> **作業内容**:
1. 茶碗についての文章では、和物に分類される茶碗としてどの三種類が挙げられていますか。
2. 茶碗についての文章を、最後の一文の後から書き継いでください。

茶碗・茶盌(ちゃわん)
現代では飯碗などの陶磁器の器も茶碗と呼称していますが、
本来は茶を入れて飲む器を指します。
茶碗が正史に姿を見せた思われる最古の資料は、
承和7年(840年)に藤原冬嗣・藤原緒嗣らによって
完成した『日本後紀』という勅撰史書に記述があります。
そこには近江の国(現在の滋賀県)の梵釈寺を任されていた
大僧都永忠(だいそうずえいちゅう)が
弘仁6年(815年)に嵯峨天皇(さがてんのう)に
茶を煎じて献上したとの記述があります。
その為、その頃には茶碗が
日本に存在していたことが確実視されています。
勅撰史書の様な正史ではないが更に古い文献には
奈良時代(710~784年頃)の『正倉院文書』には「荼(と)十五束」や「荼七把」などの
記述があるため、奈良時代から平安時代(794~1185/1192年頃)に掛けて茶と共に、
茶碗が中国から日本に伝来したと考えられていますが、伝来の正確な年数は不明です。
奈良時代・平安時代の当初の頃は、天皇・貴族・僧侶などの一部の上流階級のみ
が茶を愉しむ事ができ、一般的には普及はしておらず、
鎌倉時代(1185~1333年頃)・室町時代(1333~1573年頃)にかけて
茶を飲む習慣が広まっていくようになり、この時代に茶を飲む為に
使用された容器として使われたのが天目茶碗といわれています。
中世・近世の日本では「茶碗」という言葉は唐物茶道具の磁器の物を
指してそう呼んでおり、先に述べた天目茶碗は分類的に磁器以外の物として
「土之物」に分類されていました。
茶碗の分類が進むと主に、唐物・高麗物・和物として大別されました。
唐物は天目茶碗・青磁茶碗(辰砂茶碗)・白磁茶碗など、
高麗物(唐物と纏める場合もあり)は高麗茶碗・井戸茶碗・三島茶碗など、
和物は楽焼茶碗・萩茶碗・唐津茶碗として分類し季節や趣向に応じて使い分けられました。
有名な言葉として「一楽・二萩・三唐津」などという茶碗の格と茶事における
重要性・美術観を指している言葉がありますが、
茶事・茶会・季節や客により、茶碗を使い分けることが一般的です。
※茶碗の形や焼き物の種類※
・焼きの種類
:天目・・天目釉と呼ばれる鉄釉をかけて焼かれた陶磁器。

> **提供データ**:
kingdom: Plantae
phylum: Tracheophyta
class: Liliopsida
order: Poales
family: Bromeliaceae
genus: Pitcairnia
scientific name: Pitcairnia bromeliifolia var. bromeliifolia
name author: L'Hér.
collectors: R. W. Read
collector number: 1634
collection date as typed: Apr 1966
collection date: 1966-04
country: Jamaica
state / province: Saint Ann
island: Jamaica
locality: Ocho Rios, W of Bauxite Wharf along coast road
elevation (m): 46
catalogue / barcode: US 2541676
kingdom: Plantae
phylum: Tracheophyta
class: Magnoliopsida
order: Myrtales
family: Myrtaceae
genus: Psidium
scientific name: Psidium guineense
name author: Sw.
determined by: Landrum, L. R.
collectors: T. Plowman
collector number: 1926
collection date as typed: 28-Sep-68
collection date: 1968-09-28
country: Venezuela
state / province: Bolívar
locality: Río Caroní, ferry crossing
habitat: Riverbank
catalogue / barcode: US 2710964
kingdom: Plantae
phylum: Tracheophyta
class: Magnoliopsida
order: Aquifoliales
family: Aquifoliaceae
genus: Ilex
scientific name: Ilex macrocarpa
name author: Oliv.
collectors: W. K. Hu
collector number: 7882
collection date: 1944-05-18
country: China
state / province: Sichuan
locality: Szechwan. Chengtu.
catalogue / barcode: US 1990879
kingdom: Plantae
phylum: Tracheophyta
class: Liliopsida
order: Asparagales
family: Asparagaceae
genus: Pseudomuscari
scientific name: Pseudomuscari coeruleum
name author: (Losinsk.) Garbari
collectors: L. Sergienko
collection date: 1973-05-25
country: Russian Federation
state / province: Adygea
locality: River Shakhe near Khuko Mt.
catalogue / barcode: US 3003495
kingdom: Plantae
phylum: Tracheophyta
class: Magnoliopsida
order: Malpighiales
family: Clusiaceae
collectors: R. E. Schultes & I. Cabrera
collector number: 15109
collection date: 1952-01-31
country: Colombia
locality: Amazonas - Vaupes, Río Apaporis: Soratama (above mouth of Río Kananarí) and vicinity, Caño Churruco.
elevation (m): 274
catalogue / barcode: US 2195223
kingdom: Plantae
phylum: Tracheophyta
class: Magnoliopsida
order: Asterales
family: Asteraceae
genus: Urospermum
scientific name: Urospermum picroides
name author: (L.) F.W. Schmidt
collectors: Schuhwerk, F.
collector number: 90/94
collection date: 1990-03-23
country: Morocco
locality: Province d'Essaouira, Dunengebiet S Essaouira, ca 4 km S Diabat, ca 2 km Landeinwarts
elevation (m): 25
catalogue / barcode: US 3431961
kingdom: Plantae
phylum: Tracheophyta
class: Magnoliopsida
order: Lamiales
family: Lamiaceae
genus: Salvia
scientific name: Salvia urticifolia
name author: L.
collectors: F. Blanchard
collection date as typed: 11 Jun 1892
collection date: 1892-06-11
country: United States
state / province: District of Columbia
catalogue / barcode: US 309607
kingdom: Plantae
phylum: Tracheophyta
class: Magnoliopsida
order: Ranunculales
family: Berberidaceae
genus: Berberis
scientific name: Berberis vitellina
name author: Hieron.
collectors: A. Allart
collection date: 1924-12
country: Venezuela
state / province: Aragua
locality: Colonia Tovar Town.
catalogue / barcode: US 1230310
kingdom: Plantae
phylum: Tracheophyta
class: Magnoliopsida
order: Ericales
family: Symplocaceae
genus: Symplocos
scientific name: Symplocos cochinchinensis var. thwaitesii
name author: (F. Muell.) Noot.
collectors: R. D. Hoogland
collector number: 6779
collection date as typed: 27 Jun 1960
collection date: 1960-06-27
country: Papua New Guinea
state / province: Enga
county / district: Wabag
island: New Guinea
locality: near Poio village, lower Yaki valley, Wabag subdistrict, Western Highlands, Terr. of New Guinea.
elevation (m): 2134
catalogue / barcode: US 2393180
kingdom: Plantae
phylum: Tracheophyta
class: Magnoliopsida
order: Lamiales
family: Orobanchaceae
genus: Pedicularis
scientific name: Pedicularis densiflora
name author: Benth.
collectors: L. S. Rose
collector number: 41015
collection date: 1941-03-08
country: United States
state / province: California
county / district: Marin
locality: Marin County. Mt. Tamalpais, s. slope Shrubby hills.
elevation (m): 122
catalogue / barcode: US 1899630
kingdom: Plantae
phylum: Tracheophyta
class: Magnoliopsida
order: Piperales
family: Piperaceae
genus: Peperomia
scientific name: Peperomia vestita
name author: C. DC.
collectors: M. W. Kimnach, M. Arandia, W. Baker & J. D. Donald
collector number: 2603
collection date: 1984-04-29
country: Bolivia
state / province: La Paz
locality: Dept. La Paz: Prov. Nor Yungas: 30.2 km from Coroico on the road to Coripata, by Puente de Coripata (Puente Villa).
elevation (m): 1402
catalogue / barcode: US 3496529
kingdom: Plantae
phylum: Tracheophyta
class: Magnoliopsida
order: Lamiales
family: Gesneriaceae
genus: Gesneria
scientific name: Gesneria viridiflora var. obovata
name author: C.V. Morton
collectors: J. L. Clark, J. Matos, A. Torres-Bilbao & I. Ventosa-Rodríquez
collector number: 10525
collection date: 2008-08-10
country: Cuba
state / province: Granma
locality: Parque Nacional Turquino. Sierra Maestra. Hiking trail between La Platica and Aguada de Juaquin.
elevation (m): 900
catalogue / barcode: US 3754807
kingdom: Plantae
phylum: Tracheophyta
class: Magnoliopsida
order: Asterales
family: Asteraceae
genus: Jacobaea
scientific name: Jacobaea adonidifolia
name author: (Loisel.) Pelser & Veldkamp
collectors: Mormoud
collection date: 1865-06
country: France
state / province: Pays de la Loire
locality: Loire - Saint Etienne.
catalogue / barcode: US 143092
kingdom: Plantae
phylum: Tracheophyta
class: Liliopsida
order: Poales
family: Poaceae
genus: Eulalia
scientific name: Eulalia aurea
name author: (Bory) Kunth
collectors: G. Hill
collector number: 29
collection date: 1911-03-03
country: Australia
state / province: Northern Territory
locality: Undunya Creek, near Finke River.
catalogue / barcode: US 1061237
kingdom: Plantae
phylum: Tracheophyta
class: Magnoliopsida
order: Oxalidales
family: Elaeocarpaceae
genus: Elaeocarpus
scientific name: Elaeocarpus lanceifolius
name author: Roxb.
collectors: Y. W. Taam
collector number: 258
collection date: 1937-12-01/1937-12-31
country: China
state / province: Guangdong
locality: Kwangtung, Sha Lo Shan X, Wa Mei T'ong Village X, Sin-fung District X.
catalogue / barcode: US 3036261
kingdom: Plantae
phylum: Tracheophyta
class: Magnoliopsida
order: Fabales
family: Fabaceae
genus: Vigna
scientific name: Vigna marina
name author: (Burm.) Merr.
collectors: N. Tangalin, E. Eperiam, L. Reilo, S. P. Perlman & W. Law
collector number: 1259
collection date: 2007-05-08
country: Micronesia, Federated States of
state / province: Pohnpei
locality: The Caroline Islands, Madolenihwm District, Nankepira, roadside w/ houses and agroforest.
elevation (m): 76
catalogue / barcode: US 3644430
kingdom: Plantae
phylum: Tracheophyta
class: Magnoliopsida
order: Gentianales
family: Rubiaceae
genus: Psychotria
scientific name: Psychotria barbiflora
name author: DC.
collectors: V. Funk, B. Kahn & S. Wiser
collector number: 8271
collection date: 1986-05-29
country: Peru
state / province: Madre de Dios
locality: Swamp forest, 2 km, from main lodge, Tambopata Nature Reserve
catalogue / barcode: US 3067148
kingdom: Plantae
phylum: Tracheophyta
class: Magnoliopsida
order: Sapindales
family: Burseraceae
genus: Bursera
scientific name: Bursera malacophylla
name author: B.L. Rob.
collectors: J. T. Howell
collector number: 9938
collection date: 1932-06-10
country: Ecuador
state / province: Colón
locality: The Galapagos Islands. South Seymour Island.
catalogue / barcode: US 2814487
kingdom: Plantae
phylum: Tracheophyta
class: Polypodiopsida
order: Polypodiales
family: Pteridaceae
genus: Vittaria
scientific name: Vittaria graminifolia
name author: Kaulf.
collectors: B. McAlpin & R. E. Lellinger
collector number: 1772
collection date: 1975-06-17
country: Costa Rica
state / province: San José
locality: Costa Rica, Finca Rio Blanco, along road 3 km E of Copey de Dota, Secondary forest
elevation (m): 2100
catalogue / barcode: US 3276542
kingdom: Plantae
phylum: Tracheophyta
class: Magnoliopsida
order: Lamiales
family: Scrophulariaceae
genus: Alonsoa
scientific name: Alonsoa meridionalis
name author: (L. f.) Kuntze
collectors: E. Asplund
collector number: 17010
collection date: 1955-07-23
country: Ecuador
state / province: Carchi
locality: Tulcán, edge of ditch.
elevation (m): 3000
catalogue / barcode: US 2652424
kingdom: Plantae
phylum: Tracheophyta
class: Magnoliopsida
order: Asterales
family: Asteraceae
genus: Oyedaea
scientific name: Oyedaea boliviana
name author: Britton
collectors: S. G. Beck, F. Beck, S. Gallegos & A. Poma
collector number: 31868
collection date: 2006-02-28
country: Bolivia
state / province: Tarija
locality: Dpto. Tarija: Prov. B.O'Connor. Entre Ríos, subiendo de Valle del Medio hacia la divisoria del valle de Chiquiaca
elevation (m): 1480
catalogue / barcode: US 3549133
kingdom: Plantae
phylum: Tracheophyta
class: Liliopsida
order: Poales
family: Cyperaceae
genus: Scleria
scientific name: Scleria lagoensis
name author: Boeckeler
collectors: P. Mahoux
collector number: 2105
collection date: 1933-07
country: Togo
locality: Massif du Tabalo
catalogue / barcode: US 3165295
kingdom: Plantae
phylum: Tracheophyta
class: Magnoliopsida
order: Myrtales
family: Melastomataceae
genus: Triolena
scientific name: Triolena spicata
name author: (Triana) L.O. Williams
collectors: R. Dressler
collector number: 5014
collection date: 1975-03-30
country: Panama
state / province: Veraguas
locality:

> **作業の回答**:
1. 楽焼茶碗、萩茶碗、唐津茶碗です。

2.
中国の天目山で焼かれていた焼き物が、当時中国に留学していた禅僧により日本に伝わり、二段口作りの構造で茶の保温に優れている事から多くの茶人に好まれました。
また、鉄釉の中の鉄分の濃さにより、色合いが異なり少ない比率だと青磁、多い比率ですと黒滋となりその美しい色合いが多くの人々を魅了しています。
:青磁・・中国が起源とされる美しい青緑の陶磁器。
高火度で焼かれる事で原料の酸化第二鉄が還元されて酸化第一鉄となり綺麗な発色が出ます。
日本で青磁が生産されたのは17世紀以降で有田や色絵などと兼用される事が多かったと言われています。多くの青磁には象嵌が施されていて、浮き出たような模様がとても美しく歴史を感じさせるお品物となっています。
:井戸・・朝鮮で作られた高麗茶碗の一種で、竹の節高台と呼ばれる高い高台を持ち、鮫肌状が特徴となっています。
素朴で力強く侘び寂びが感じられるお品物として多くの茶人から人気を博しています。
井戸茶碗は、本来茶の湯用ではなく雑器として作られましたが、桃山期の武将や茶人の好みにかない、それ以降重宝される抹茶碗となりました。その素晴らしさから、高麗茶碗の中では最高峰の茶碗と言われています。
:刷毛目・・李朝初期の時代に焼かれた陶磁器で、高麗茶碗の一種とされています。
刷毛目茶碗の刷毛目という名前は、加飾法の一種で泥漿の化粧土を筆などで塗り、塗り目の白い線が模様となります。
この技法は李朝白磁が宗教的に重要視されるようになり、一般的に使用が禁止された事から白磁に似せた作品として作られたと言われています。
:三島・・李朝初期に朝鮮半島で焼かれた高麗茶碗の一種です。
白土の化粧をして象嵌や線刻、掻き落しなどで模様が入っているのが特徴で、現在の韓国では青磁や白磁と並びよく知られている陶磁器となります。
三島茶碗が日本に伝わったのは室町時代末期と言われ、主に侘び数寄の茶人達に多く愛されていた三島茶碗は現在でも多くの人気を集めています。
:玉子手・・玉子の殻のように滑らかで黄色がかった釉薬の色が玉子に似ている事から名付けられた玉子手茶碗は、朝鮮で作られた高麗茶碗の一種です。
見た目は熊川茶碗に良く似ていますが、胴が丸く張り大きめの竹の筋高台を持つ熊川茶碗に対し、玉子手茶碗は胴がやや丸く、低めの竹の筋高台をしているのが特徴です。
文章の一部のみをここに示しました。